Dataset entries:
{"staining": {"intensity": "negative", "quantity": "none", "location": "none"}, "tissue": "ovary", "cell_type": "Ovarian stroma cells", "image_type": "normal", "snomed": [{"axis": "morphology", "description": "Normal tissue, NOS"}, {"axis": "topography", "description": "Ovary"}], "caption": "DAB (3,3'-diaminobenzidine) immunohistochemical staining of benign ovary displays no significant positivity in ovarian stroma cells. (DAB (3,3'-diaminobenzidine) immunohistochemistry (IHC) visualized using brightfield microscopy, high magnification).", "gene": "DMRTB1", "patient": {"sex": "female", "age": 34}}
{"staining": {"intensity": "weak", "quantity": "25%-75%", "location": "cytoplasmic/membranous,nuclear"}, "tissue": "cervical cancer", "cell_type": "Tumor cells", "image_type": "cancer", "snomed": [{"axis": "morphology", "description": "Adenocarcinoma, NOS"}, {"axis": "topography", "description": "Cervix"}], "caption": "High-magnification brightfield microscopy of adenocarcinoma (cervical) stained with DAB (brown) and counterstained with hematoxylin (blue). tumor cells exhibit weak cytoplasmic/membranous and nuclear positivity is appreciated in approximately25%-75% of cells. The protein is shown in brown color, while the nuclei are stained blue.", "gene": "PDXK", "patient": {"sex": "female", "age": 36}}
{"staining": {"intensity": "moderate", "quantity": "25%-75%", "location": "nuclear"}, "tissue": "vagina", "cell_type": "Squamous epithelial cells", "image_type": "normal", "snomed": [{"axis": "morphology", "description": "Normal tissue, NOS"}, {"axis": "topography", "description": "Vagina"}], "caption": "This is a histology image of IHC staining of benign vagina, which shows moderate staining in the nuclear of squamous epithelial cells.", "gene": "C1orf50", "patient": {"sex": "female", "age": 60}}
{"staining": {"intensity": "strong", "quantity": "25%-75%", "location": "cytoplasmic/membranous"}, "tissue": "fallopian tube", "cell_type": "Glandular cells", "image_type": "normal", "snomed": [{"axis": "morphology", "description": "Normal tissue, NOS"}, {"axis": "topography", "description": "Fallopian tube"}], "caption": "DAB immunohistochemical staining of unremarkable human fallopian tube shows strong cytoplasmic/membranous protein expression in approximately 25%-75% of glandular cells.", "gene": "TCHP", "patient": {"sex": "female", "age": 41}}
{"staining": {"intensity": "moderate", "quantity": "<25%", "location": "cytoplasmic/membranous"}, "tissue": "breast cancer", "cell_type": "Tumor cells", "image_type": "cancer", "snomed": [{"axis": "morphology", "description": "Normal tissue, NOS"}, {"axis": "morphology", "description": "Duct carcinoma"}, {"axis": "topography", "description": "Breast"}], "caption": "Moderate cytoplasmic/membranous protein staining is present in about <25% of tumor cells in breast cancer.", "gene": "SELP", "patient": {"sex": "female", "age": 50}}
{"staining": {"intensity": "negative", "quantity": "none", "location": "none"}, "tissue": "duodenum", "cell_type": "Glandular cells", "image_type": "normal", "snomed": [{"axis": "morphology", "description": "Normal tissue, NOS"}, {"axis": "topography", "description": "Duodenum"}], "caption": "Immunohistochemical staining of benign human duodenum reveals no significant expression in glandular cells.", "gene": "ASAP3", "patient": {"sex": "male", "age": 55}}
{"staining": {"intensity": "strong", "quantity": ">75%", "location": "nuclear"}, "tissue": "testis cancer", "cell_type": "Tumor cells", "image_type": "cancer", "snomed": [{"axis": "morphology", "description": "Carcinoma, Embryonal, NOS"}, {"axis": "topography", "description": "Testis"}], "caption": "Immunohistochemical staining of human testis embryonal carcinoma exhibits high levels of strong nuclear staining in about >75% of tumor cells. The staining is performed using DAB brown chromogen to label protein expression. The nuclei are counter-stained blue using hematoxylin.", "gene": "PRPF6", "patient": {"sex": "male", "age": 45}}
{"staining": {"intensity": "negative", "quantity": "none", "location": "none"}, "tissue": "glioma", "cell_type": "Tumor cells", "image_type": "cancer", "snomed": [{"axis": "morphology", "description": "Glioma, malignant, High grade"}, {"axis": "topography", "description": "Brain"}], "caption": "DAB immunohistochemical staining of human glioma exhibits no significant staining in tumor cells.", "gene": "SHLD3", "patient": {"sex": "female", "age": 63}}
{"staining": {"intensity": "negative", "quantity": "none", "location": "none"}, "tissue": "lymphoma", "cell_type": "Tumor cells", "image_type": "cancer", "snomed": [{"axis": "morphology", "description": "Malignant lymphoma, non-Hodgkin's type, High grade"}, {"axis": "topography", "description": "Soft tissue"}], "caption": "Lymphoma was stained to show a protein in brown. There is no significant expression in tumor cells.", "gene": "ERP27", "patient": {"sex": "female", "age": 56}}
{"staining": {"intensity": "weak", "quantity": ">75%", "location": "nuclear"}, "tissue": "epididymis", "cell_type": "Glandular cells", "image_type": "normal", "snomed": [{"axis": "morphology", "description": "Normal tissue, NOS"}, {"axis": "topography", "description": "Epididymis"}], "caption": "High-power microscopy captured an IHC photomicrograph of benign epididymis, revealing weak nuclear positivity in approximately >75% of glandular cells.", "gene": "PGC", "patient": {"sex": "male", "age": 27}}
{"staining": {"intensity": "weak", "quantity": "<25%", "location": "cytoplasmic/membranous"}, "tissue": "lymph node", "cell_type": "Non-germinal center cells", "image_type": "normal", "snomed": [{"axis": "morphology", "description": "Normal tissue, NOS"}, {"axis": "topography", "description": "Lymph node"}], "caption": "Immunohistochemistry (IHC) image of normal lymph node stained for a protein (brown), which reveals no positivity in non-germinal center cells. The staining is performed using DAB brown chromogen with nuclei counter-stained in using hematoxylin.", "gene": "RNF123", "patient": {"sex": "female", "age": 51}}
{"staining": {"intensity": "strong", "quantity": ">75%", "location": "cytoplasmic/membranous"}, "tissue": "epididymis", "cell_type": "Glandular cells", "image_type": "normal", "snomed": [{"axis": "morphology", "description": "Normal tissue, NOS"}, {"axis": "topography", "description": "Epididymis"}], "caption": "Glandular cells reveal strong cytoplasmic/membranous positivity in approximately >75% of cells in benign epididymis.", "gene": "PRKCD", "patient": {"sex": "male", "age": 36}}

=== PROBLEM REQUIREMENTS ===
A precise copy of all the records is needed.

=== EXERCISE RESPONSE ===
{"staining": {"intensity": "negative", "quantity": "none", "location": "none"}, "tissue": "ovary", "cell_type": "Ovarian stroma cells", "image_type": "normal", "snomed": [{"axis": "morphology", "description": "Normal tissue, NOS"}, {"axis": "topography", "description": "Ovary"}], "caption": "DAB (3,3'-diaminobenzidine) immunohistochemical staining of benign ovary displays no significant positivity in ovarian stroma cells. (DAB (3,3'-diaminobenzidine) immunohistochemistry (IHC) visualized using brightfield microscopy, high magnification).", "gene": "DMRTB1", "patient": {"sex": "female", "age": 34}}
{"staining": {"intensity": "weak", "quantity": "25%-75%", "location": "cytoplasmic/membranous,nuclear"}, "tissue": "cervical cancer", "cell_type": "Tumor cells", "image_type": "cancer", "snomed": [{"axis": "morphology", "description": "Adenocarcinoma, NOS"}, {"axis": "topography", "description": "Cervix"}], "caption": "High-magnification brightfield microscopy of adenocarcinoma (cervical) stained with DAB (brown) and counterstained with hematoxylin (blue). tumor cells exhibit weak cytoplasmic/membranous and nuclear positivity is appreciated in approximately25%-75% of cells. The protein is shown in brown color, while the nuclei are stained blue.", "gene": "PDXK", "patient": {"sex": "female", "age": 36}}
{"staining": {"intensity": "moderate", "quantity": "25%-75%", "location": "nuclear"}, "tissue": "vagina", "cell_type": "Squamous epithelial cells", "image_type": "normal", "snomed": [{"axis": "morphology", "description": "Normal tissue, NOS"}, {"axis": "topography", "description": "Vagina"}], "caption": "This is a histology image of IHC staining of benign vagina, which shows moderate staining in the nuclear of squamous epithelial cells.", "gene": "C1orf50", "patient": {"sex": "female", "age": 60}}
{"staining": {"intensity": "strong", "quantity": "25%-75%", "location": "cytoplasmic/membranous"}, "tissue": "fallopian tube", "cell_type": "Glandular cells", "image_type": "normal", "snomed": [{"axis": "morphology", "description": "Normal tissue, NOS"}, {"axis": "topography", "description": "Fallopian tube"}], "caption": "DAB immunohistochemical staining of unremarkable human fallopian tube shows strong cytoplasmic/membranous protein expression in approximately 25%-75% of glandular cells.", "gene": "TCHP", "patient": {"sex": "female", "age": 41}}
{"staining": {"intensity": "moderate", "quantity": "<25%", "location": "cytoplasmic/membranous"}, "tissue": "breast cancer", "cell_type": "Tumor cells", "image_type": "cancer", "snomed": [{"axis": "morphology", "description": "Normal tissue, NOS"}, {"axis": "morphology", "description": "Duct carcinoma"}, {"axis": "topography", "description": "Breast"}], "caption": "Moderate cytoplasmic/membranous protein staining is present in about <25% of tumor cells in breast cancer.", "gene": "SELP", "patient": {"sex": "female", "age": 50}}
{"staining": {"intensity": "negative", "quantity": "none", "location": "none"}, "tissue": "duodenum", "cell_type": "Glandular cells", "image_type": "normal", "snomed": [{"axis": "morphology", "description": "Normal tissue, NOS"}, {"axis": "topography", "description": "Duodenum"}], "caption": "Immunohistochemical staining of benign human duodenum reveals no significant expression in glandular cells.", "gene": "ASAP3", "patient": {"sex": "male", "age": 55}}
{"staining": {"intensity": "strong", "quantity": ">75%", "location": "nuclear"}, "tissue": "testis cancer", "cell_type": "Tumor cells", "image_type": "cancer", "snomed": [{"axis": "morphology", "description": "Carcinoma, Embryonal, NOS"}, {"axis": "topography", "description": "Testis"}], "caption": "Immunohistochemical staining of human testis embryonal carcinoma exhibits high levels of strong nuclear staining in about >75% of tumor cells. The staining is performed using DAB brown chromogen to label protein expression. The nuclei are counter-stained blue using hematoxylin.", "gene": "PRPF6", "patient": {"sex": "male", "age": 45}}
{"staining": {"intensity": "negative", "quantity": "none", "location": "none"}, "tissue": "glioma", "cell_type": "Tumor cells", "image_type": "cancer", "snomed": [{"axis": "morphology", "description": "Glioma, malignant, High grade"}, {"axis": "topography", "description": "Brain"}], "caption": "DAB immunohistochemical staining of human glioma exhibits no significant staining in tumor cells.", "gene": "SHLD3", "patient": {"sex": "female", "age": 63}}
{"staining": {"intensity": "negative", "quantity": "none", "location": "none"}, "tissue": "lymphoma", "cell_type": "Tumor cells", "image_type": "cancer", "snomed": [{"axis": "morphology", "description": "Malignant lymphoma, non-Hodgkin's type, High grade"}, {"axis": "topography", "description": "Soft tissue"}], "caption": "Lymphoma was stained to show a protein in brown. There is no significant expression in tumor cells.", "gene": "ERP27", "patient": {"sex": "female", "age": 56}}
{"staining": {"intensity": "weak", "quantity": ">75%", "location": "nuclear"}, "tissue": "epididymis", "cell_type": "Glandular cells", "image_type": "normal", "snomed": [{"axis": "morphology", "description": "Normal tissue, NOS"}, {"axis": "topography", "description": "Epididymis"}], "caption": "High-power microscopy captured an IHC photomicrograph of benign epididymis, revealing weak nuclear positivity in approximately >75% of glandular cells.", "gene": "PGC", "patient": {"sex": "male", "age": 27}}
{"staining": {"intensity": "weak", "quantity": "<25%", "location": "cytoplasmic/membranous"}, "tissue": "lymph node", "cell_type": "Non-germinal center cells", "image_type": "normal", "snomed": [{"axis": "morphology", "description": "Normal tissue, NOS"}, {"axis": "topography", "description": "Lymph node"}], "caption": "Immunohistochemistry (IHC) image of normal lymph node stained for a protein (brown), which reveals no positivity in non-germinal center cells. The staining is performed using DAB brown chromogen with nuclei counter-stained in using hematoxylin.", "gene": "RNF123", "patient": {"sex": "female", "age": 51}}
{"staining": {"intensity": "strong", "quantity": ">75%", "location": "cytoplasmic/membranous"}, "tissue": "epididymis", "cell_type": "Glandular cells", "image_type": "normal", "snomed": [{"axis": "morphology", "description": "Normal tissue, NOS"}, {"axis": "topography", "description": "Epididymis"}], "caption": "Glandular cells reveal strong cytoplasmic/membranous positivity in approximately >75% of cells in benign epididymis.", "gene": "PRKCD", "patient": {"sex": "male", "age": 36}}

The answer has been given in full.